Never put provider API keys in browser code, mobile apps, desktop clients, or public repositories. Route requests through your backend or an API gateway.

Your users should receive scoped application keys, not raw provider credentials.

Use scoped keys

Different keys should exist for:

  • development
  • staging
  • production
  • internal services
  • customer accounts
  • partner integrations

Scoped keys make rotation, auditing, and incident response much easier.

Add rate limits

Rate limits protect your product from abuse, bugs, and runaway costs.

Apply limits by:

  • user
  • team
  • API key
  • IP address
  • endpoint
  • model

Rate limits should be visible in logs so support teams can explain failures.

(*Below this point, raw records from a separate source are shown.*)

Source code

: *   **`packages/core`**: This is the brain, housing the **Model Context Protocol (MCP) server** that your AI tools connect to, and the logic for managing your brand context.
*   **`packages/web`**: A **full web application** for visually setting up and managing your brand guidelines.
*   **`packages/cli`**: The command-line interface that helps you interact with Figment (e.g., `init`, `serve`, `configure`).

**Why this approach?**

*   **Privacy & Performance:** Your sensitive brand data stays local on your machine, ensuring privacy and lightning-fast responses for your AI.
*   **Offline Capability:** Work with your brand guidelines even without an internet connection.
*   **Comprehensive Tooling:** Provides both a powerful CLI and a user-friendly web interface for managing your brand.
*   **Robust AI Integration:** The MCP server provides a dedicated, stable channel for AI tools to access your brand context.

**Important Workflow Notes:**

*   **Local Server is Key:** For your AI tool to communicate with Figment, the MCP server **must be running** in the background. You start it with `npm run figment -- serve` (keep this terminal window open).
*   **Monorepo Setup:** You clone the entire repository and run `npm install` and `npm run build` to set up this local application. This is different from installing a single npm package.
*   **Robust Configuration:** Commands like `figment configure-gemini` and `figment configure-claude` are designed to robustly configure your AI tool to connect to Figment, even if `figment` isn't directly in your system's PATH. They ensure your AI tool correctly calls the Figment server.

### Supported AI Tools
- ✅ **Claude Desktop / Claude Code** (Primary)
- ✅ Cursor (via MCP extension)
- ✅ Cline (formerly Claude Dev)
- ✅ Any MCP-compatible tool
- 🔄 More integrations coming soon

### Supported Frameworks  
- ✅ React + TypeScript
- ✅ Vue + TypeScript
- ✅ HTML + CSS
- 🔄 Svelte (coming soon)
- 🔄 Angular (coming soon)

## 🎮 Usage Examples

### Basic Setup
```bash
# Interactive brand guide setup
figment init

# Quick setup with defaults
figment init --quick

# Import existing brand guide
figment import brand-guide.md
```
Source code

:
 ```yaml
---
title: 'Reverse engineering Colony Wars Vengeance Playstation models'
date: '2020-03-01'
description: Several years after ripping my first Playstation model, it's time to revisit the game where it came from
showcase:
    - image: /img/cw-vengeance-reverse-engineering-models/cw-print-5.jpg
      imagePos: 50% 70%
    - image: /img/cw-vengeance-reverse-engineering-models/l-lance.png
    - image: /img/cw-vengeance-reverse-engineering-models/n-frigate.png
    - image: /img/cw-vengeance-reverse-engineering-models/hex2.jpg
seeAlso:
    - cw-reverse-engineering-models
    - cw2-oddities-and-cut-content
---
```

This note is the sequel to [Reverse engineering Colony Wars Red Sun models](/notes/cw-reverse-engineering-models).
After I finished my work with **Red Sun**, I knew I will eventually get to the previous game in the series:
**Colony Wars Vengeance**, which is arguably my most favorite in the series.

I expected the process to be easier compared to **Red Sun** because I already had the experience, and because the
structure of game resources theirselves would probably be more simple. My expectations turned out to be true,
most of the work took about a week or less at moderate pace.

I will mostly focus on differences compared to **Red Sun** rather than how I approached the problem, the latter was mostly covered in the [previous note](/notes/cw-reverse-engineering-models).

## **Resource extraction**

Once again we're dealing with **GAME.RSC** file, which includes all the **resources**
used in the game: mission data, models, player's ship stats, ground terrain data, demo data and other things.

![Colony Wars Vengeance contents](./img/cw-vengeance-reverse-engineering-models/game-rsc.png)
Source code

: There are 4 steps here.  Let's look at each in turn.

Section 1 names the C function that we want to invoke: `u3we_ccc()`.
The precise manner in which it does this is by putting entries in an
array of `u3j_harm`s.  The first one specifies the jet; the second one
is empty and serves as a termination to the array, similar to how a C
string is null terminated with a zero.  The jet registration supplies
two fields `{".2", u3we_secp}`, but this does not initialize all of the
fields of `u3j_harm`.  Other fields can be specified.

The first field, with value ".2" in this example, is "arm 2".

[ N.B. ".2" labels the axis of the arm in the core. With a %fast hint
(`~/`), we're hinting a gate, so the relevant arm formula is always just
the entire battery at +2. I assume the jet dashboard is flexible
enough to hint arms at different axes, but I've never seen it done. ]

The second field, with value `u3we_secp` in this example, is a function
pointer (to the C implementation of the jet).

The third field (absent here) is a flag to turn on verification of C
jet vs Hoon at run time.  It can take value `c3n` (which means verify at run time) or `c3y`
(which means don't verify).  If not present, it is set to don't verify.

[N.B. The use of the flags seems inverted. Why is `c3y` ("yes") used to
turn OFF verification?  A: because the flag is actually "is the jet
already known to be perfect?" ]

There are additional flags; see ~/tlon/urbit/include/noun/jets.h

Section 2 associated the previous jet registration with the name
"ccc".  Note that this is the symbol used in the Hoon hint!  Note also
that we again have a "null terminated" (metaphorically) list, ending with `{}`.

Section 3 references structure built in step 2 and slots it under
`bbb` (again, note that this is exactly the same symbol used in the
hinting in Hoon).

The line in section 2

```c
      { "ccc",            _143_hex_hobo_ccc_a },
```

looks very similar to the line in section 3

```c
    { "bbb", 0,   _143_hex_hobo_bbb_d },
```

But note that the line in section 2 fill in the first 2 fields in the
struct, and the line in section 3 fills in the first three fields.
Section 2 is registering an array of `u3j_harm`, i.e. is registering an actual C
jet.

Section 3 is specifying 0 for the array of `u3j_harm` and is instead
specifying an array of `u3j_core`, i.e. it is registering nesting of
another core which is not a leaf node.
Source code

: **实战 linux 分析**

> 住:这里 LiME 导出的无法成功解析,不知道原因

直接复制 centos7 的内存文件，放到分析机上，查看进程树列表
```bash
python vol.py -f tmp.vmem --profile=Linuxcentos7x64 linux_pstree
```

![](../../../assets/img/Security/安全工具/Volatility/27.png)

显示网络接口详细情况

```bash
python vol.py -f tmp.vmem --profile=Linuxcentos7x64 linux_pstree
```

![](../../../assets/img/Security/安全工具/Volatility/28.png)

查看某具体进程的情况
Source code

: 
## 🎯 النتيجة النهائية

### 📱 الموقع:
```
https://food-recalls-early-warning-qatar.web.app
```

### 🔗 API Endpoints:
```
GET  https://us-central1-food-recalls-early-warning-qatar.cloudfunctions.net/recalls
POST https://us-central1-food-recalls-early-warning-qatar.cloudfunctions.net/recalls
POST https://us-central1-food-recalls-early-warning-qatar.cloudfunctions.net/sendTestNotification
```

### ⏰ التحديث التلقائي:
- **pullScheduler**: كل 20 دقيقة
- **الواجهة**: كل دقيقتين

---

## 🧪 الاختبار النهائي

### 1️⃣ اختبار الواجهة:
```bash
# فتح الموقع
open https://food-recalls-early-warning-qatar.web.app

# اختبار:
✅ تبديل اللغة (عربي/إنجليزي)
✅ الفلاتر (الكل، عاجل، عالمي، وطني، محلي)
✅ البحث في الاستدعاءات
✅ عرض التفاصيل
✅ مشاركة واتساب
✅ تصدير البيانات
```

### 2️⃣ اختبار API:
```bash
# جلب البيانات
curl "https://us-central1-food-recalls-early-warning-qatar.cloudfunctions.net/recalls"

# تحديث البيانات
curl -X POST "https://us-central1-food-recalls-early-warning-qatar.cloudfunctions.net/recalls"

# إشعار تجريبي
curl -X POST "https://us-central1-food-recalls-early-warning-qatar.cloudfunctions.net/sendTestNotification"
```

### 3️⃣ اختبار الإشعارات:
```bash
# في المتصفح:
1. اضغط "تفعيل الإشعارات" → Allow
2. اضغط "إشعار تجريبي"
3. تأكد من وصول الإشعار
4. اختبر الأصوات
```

Defend against prompt injection

Prompt injection happens when user-controlled text tries to override your instructions or manipulate tools.

Reduce risk by:

  • separating system instructions from user content
  • validating tool calls
  • enforcing permissions outside the model
  • not trusting model output as authority
  • filtering retrieved documents by access rules
  • logging suspicious prompts

The model should not decide what a user is allowed to access.

Redact sensitive data

Prompts and logs may include:

  • passwords
  • API keys
  • customer records
  • emails
  • contracts
  • personal data
  • support tickets

Use redaction before logging, and limit who can view raw prompts.

Monitor usage anomalies

Watch for:

  • sudden token spikes
  • unusual model usage
  • high error rates
  • repeated failed authentication
  • expensive model abuse
  • unexpected regions
  • abnormal prompt length

Security and cost monitoring often overlap in LLM systems.

Final thoughts

Secure LLM apps treat model calls like privileged infrastructure. Centralize keys, enforce access rules outside the model, log carefully, redact sensitive data, and add rate limits before launch.